Rigard Matl emmena ses Shockers vers le blocus à une vitesse proche de celle de la lumière, sa tactique d’assaut de prédilection, qui avait donné son nom à son escadron. Les Sabres perdirent suffisamment de vélocité pour assumer leurs positions de défense. L’écran tactique montra les destroyers stellaires de la Nouvelle République en train de ralentir le long de la voie d’évasion des réfugiés. Ils avaient chacun gardé comme escorte une frégate et deux escadrons de chasseurs stellaires à courte portée. Le reste de la flottille fonça vers Talfaglio à la suite des Sabres.
Par sa verrière, Luke vit la bataille grandir, d’un petit assemblage de rayons lumineux jusqu’à atteindre la taille d’une lune, striée de tramées de plasma et d’éclairs de laser. Les vaisseaux du blocus étaient toujours en train de se resserrer autour des Apôtres de Kyp, vomissant du feu sur l’escadron de toutes les directions. Les Apôtres allaient et venaient à l’intérieur du périmètre de combat, partageant leurs boucliers déflecteurs et n’utilisant leurs lasers que contre les grutchins et les missiles au magma. Il n’y avait que neuf Ailes-X visibles. Luke invoqua la Force et repéra les trois pilotes manquants éparpillés sur le champ de bataille, seuls, effrayés, abandonnés dans l’espace dans leurs combinaisons pressurisées. Il ordonna à R2-D2 d’envoyer un message aux équipes de sauvetage et essaya de ne pas penser à ce qu’il adviendrait des malheureux s’ils étaient soudain touchés par un tir de plasma perdu ou une tramée ionisée de réacteur.

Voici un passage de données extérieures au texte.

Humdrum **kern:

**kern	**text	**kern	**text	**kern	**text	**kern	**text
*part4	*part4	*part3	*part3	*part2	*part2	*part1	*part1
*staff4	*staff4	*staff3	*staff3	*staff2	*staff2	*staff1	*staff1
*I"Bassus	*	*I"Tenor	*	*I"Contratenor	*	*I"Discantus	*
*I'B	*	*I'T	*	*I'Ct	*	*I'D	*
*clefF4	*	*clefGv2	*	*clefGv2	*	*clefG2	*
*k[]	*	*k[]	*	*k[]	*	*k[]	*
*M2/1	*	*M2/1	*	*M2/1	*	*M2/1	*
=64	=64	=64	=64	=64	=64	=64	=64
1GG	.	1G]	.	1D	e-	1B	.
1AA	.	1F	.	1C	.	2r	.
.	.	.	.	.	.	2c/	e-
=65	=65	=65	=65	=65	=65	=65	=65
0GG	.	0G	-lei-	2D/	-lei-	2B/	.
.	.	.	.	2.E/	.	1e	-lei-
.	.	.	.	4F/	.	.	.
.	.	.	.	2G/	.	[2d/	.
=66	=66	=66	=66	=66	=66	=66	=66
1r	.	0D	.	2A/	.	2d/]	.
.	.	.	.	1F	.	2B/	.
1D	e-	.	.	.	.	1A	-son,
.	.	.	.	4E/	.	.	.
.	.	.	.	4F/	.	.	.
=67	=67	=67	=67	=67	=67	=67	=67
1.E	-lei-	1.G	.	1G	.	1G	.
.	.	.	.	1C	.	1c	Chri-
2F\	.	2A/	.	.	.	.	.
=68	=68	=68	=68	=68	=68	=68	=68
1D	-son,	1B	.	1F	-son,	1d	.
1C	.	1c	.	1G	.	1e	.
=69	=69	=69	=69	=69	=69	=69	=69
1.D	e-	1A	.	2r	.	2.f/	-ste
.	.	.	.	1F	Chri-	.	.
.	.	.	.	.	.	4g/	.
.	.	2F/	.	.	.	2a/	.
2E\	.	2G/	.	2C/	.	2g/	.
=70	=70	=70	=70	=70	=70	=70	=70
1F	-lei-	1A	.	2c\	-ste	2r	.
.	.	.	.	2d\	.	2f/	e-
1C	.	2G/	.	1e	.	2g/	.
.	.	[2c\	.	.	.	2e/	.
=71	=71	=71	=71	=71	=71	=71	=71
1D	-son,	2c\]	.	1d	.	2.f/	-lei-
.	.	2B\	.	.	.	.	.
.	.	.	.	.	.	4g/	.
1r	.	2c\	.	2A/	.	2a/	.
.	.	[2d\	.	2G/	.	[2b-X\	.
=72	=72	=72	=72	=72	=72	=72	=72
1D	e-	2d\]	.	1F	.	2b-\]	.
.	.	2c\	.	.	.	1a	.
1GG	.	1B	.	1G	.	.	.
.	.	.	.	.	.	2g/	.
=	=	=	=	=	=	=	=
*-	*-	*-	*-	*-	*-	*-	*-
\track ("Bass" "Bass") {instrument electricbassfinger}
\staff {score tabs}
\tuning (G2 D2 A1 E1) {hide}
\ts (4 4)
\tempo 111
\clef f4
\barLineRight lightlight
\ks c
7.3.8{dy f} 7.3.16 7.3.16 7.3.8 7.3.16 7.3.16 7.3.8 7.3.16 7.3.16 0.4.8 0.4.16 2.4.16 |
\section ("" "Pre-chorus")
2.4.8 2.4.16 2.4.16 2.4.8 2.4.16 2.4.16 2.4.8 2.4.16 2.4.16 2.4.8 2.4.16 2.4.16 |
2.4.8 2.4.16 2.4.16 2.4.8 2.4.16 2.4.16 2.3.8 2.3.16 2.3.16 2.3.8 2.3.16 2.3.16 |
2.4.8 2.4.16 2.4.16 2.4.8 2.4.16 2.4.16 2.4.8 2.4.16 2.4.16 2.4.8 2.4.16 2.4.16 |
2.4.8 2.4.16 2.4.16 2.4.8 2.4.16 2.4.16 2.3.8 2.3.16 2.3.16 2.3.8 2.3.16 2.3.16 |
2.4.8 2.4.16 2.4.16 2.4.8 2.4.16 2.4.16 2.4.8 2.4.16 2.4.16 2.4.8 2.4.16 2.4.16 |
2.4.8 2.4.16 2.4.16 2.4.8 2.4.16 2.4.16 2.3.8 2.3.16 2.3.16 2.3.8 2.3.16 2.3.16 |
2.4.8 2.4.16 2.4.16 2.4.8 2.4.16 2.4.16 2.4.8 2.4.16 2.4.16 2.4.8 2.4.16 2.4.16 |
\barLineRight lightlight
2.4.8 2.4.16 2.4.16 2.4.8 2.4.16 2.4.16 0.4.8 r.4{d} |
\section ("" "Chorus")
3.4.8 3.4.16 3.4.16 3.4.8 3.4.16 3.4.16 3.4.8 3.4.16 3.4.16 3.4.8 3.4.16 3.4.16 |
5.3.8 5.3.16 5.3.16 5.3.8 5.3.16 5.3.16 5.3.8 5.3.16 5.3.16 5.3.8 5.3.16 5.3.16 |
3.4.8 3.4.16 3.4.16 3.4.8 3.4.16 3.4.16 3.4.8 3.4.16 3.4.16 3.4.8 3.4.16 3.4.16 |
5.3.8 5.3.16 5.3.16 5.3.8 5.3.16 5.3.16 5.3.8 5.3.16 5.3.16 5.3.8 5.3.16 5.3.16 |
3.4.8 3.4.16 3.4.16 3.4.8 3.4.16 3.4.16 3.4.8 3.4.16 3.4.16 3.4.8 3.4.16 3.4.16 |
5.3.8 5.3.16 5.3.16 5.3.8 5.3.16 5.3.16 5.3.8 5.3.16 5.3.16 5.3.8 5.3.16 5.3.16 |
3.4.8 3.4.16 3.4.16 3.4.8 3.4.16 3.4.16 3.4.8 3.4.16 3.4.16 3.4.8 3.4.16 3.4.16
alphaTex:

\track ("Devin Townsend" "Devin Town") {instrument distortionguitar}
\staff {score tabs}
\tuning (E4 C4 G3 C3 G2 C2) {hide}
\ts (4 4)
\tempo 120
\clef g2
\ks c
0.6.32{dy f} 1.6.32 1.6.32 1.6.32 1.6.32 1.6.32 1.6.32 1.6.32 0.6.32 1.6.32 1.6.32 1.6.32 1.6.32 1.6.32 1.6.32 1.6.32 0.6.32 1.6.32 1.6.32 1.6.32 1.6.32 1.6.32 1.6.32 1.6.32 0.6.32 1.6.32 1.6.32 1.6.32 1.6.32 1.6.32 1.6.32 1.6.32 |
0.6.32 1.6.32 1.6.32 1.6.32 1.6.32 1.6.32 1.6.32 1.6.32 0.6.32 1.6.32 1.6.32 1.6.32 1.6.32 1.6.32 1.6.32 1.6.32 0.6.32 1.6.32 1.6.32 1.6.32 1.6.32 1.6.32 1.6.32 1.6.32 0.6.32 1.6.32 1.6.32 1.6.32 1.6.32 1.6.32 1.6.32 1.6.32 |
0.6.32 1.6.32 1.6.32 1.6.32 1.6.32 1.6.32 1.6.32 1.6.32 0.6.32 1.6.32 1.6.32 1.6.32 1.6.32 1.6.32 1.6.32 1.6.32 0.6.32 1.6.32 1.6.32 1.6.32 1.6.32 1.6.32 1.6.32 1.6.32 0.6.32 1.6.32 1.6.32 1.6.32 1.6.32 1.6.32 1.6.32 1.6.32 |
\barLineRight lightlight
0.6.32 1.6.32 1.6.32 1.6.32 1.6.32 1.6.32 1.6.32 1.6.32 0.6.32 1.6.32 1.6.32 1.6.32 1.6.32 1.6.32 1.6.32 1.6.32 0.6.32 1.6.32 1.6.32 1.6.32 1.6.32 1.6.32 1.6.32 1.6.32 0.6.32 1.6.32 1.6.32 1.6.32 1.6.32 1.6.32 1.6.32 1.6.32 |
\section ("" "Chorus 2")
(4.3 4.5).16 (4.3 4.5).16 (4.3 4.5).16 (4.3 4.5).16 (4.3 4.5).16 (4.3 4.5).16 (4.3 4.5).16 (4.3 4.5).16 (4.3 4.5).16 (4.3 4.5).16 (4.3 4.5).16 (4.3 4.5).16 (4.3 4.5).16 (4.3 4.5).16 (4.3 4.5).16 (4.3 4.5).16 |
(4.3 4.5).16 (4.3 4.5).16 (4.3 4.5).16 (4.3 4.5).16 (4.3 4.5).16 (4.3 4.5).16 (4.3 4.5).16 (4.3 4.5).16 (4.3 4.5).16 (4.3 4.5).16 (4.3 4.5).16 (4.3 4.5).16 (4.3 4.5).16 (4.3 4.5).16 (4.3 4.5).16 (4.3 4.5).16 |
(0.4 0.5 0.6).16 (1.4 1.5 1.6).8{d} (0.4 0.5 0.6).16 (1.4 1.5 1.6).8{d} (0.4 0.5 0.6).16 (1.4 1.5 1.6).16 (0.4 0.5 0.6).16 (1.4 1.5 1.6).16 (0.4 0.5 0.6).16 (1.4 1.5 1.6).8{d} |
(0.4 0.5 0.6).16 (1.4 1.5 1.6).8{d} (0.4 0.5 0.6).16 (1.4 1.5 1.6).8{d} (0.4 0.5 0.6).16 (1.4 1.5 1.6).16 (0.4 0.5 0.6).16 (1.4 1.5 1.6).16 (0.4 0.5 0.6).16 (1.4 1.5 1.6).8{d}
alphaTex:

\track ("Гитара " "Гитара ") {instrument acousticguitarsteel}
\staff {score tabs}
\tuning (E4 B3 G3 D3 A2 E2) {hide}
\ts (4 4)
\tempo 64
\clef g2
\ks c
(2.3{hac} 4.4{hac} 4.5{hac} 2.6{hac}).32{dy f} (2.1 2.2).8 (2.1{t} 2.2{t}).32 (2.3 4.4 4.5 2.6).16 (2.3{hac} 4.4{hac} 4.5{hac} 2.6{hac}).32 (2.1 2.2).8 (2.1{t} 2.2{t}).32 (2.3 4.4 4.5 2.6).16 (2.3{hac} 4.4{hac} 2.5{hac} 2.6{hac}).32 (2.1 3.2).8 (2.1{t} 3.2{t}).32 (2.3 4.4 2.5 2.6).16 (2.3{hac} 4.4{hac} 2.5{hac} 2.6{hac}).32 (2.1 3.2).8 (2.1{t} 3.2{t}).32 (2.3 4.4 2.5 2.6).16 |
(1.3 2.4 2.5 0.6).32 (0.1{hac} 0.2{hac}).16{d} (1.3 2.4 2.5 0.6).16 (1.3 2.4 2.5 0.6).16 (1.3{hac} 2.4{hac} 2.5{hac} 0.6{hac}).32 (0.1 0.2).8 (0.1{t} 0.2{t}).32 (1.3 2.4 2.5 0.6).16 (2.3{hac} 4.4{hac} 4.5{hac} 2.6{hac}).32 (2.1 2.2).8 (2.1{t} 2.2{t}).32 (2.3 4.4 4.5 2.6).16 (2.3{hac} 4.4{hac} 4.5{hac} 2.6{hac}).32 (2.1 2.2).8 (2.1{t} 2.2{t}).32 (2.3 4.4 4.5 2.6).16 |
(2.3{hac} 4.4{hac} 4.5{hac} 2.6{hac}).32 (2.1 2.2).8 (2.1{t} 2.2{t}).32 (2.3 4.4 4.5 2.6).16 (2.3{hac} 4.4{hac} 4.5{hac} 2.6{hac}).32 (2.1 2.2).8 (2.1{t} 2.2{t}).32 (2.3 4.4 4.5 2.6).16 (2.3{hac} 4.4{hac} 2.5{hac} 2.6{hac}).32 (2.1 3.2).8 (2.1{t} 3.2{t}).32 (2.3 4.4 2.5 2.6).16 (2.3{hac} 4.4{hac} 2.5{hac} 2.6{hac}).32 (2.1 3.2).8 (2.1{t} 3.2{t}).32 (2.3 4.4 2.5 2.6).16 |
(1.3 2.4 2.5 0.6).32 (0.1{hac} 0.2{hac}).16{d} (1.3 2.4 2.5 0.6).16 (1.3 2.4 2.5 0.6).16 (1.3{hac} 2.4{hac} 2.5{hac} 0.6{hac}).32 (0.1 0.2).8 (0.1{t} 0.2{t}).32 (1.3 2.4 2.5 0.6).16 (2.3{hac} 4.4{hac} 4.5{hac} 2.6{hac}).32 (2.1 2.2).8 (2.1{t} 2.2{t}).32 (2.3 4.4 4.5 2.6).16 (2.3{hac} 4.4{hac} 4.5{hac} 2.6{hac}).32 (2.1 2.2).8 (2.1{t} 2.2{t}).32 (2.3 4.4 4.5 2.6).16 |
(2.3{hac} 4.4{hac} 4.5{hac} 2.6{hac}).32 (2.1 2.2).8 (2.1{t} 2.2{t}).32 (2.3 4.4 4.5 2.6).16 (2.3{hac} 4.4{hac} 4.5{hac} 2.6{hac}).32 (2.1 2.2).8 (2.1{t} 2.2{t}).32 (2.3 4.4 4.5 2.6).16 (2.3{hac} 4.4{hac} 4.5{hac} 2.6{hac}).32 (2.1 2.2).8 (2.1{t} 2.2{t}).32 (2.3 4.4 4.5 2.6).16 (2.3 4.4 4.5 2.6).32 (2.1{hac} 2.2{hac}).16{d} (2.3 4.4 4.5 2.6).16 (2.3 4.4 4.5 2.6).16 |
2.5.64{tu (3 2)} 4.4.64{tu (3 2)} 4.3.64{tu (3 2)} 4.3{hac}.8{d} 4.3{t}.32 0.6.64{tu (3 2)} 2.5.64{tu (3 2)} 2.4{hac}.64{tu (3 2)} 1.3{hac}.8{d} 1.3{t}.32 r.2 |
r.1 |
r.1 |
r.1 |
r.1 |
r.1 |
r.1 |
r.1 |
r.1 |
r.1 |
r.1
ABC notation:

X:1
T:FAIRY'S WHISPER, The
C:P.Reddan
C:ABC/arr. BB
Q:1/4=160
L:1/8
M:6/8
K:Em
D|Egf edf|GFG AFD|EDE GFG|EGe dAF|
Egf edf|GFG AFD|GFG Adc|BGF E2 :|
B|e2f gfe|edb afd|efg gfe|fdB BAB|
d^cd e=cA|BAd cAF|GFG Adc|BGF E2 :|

Le vaisseau de blocus le plus proche quitta son poste et vint à la rencontre des Shockers. Ceux-ci décochèrent un essaim de torpilles à proton et continuèrent leur progression. Les projectiles atteignirent leurs cibles presque instantanément. Deux corvettes explosèrent, leurs équipes chargées des boucliers n’ayant pas eu le temps de réagir face à l’arrivée des missiles. Huit vaisseaux de plus éjectèrent des cadavres et des débris dans l’espace lorsque les détonateurs de proximité se déclenchèrent juste à côté de leurs coques. Et les Shockers réussirent leur percée. Ils traversèrent la zone défendue par les Apôtres et gagnèrent le versant opposé du blocus en pleine déconfiture.
Luke emmena son escadron dans la faille créée par les Shockers. Ils ne gaspillèrent pas d’énergie à essayer de modifier leurs compensateurs d’inertie. Les basals dovins des corvettes étaient suffisamment costauds pour aspirer leurs boucliers. Deux appareils ennemis se dressèrent soudain en travers de leur chemin. Luke largua une bombe furtive. Il volait beaucoup trop vite pour ouvrir ses ailerons en position d’attaque. Il se servit de la Force pour guider le projectile en direction du deuxième vaisseau. Bien entendu, il n’avait pas eu besoin de dire à Mara qu’elle devait se charger du premier, Luke savait intimement qu’elle emploierait la même tactique. Une seconde plus tard, des détonations simultanées de charges à proton déchiquetèrent les parois des deux corvettes.
Wow ! pensa Mara.
Le basal dovin d’une autre corvette s’agrippa aux boucliers de Luke. Un signal d’alarme retentit dans son cockpit. Mara manœuvra pour rapprocher son chasseur et le protéger, histoire de laisser le temps à R2-D2 d’enclencher les systèmes de secours. Le troisième membre de leur formation défensive, le jeune Tam Azur-Jamin, détruisit l’attaquant avec l’une de ses propres bombes furtives.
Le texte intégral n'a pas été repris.